What exactly this customer looks like depends on your business. Customers who have already interacted with your company are generally the easiest targets, because they’re already familiar with you on a certain level. Of course, their experience has to have been a positive one.
Other groups that we look to target as low-risk, high-yield are people who might have a reason to come across either your physical store or your online profiles on a regular basis.
Here’s a personal example.
I pass the brewery next door to our office every day on my way into work. They’re not necessarily my favorite brewery in the neighborhood, and I’m not brand-loyal by any means, but they are constantly at the top of my mind simply because I encounter their brand every day.

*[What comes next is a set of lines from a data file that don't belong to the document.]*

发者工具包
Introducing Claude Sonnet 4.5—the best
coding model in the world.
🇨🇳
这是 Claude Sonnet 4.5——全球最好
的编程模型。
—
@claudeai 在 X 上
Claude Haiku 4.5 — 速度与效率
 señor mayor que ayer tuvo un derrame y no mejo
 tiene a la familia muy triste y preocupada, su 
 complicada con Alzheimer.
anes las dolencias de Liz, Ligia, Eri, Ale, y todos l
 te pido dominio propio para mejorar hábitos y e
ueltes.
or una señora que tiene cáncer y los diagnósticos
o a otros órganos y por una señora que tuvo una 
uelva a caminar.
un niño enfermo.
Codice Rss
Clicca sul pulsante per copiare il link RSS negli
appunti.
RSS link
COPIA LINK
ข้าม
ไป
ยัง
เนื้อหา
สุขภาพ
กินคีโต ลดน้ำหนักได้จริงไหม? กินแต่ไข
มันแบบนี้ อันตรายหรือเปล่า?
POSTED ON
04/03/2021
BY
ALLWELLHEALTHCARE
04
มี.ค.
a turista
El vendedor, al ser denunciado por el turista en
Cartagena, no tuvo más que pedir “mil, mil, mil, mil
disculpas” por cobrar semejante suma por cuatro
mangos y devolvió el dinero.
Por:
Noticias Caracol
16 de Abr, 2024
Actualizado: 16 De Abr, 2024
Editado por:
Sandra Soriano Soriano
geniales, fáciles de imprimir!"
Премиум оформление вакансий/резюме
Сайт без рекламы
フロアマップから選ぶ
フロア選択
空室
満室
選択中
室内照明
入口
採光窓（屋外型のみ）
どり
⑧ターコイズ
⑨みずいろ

The same can be said for online advertisements. Because I do a lot of marketing research and advertising-related Google searches at work, I am constantly bombarded with ads for WordPress. Most likely, the algorithms at work have recognized that the services WordPress offers services that would be useful to me, or at least some of the clients I service as part of my job.
Neither of these companies have to do a ton of extra leg work to garner my attention.
In other words, I’m the perfect definition of low-risk, high-yield.
Of course, there are little things they could to help.
Identifying what triggers your audience to make a purchasing decision is important for any marketing effort. If the brewery next door advertised a happy hour that started right as I was getting off work, I’d be more likely to stop in. If WordPress advertised a steep price decline on a premium subscription, I’d consider it.
At the end of the day, though, neither of these companies has to offer those extra incentives to remain relevant in my mind.
Sure, potential customers that qualify as “low-risk, high-yield” might not be your most brand-loyal, die hard fans.
They could be your next sale though, so don’t forget about them.